I’m not a statistician but I think I understand the method (and have bashed together some MATLAB simulations). I find the method convincing. My impression is that delta-F is a valid test of non-linearity and ‘super-linearity’ in three-group designs.
I have been trying to think up a ‘benign’ scenario that could generate abnormally low delta-F scores in a series of studies. I haven’t managed it yet.
But there is one thing that troubles me. All of the statistics above operate on the assumption that data are continuously distributed. However, most of the data in Förster’s studies were categorical i.e. outcome scores were fixed to be (say) 1 2 3 4 or 5, but never 4.5, or any other number.
Now if you simulate categorical data (by rounding all numbers to the nearest integer), the delta-F distribution starts behaving oddly. For example given the null hypothesis, the p-curve should be flat, like it is in the graph on the right. But with rounding, it looks like the graph on the left:
The p-values at the upper end of the range (i.e. at the end of the range corresponding to super-linearity) start to ‘clump’.
The authors of the accusation note this as well (when I replicated the effect, I knew my simulations were working!). They say that it’s irrelevant because the clumping doesn’t make the p-values either higher or lower on average. The high and low clumps average out. My simulations also bear this out: rounding to integers doesn’t introduce bias.
However, a p-value distribution just shouldn’t look like that, so it’s still a bit worrying.
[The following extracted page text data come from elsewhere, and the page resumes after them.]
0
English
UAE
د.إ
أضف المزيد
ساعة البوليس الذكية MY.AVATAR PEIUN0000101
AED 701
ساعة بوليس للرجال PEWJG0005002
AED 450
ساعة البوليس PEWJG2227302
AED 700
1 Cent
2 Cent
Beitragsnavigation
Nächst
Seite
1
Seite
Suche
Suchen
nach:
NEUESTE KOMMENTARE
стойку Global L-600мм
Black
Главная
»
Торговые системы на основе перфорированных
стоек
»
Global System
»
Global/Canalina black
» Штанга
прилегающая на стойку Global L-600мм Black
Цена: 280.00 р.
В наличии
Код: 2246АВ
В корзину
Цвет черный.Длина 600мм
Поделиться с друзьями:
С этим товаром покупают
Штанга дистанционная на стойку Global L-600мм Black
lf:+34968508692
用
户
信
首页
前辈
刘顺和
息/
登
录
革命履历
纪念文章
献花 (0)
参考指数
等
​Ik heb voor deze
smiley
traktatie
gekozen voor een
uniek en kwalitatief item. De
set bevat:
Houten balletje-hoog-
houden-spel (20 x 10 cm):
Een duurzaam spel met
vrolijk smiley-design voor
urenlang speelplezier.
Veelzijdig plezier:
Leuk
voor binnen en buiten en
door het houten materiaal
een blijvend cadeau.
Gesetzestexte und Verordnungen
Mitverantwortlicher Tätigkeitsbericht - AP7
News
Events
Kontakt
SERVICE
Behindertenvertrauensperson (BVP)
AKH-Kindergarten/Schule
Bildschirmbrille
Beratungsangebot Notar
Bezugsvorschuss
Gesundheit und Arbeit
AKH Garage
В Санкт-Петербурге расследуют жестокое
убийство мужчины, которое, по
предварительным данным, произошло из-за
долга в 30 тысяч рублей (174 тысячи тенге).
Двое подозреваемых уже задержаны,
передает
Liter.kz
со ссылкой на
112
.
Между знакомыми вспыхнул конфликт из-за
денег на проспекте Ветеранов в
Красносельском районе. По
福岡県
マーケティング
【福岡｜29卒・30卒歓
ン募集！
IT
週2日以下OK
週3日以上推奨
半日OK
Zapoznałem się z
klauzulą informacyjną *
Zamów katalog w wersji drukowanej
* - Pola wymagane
Perhaps, if some additional constraints and assumptions are added to the simulations, delta-F might become not just clumped, but also biased – in which case the accusations would fall apart.
Perhaps. Or perhaps the method is never biased. But in my view, if Förster and his defenders want to challenge the statistics of the accusations, this is the only weak spot I can see. Förster’s career might depend on finding a set of conditions that skew those curves.
UPDATE 8th May 2014: The findings of the Dutch scientific integrity commission, LOWI, on Förster, have been released. English translation here. As was already known, LOWI recommended the retraction of the 2012 paper, on grounds that the consistent linearity was so unlikely to have occured by chance that misconduct seems likely. What’s new in the report, however, is the finding that the superlinearity was not present when male and female participants were analysed seperately. This is probably the nail in the coffin for Förster because it shows that there is nothing inherent in the data that creates superlinearity (i.e. it is not a side effect of the categorical data, as I speculated it might be.) Rather, both male and female data show random variation but they always seem to ‘cancel out’ to produce a linear mean. This is very hard to explain in a benign way.
[i]This doesn’t mean that fraud busting charges, even those that rise to a level of concern, should not also be critically evaluated. On the contrary, it is crucial that they be scrupulously criticized.
[ii]Warning to fans of Nate Silver,he shows the greatest disrespect for and misunderstanding of R.A. Fisher and significance tests: “Fisher and his contemporaries …sought to develop a set of statistical methods that they hoped would free us from any possible contamination from bias…[T]he frequentist methods–in striving for immaculate statistical procedures that can’t be contaminated by the researchers’s bias–keep him hermetically sealed off from the real-world.” (Silver 2012, 252-3). Fisher designed methods, relied on to this day, to detect and unearth bias based on understanding of how they arise and, with care, may be controlled and/or discerned objectively. Where does his “immaculate conception” come from? Silver does a great disservice to Fisher and fraud busting (e.g., in his 2012 “The Signal and the Noise”, pp.250-255). I hope he will correct his perception.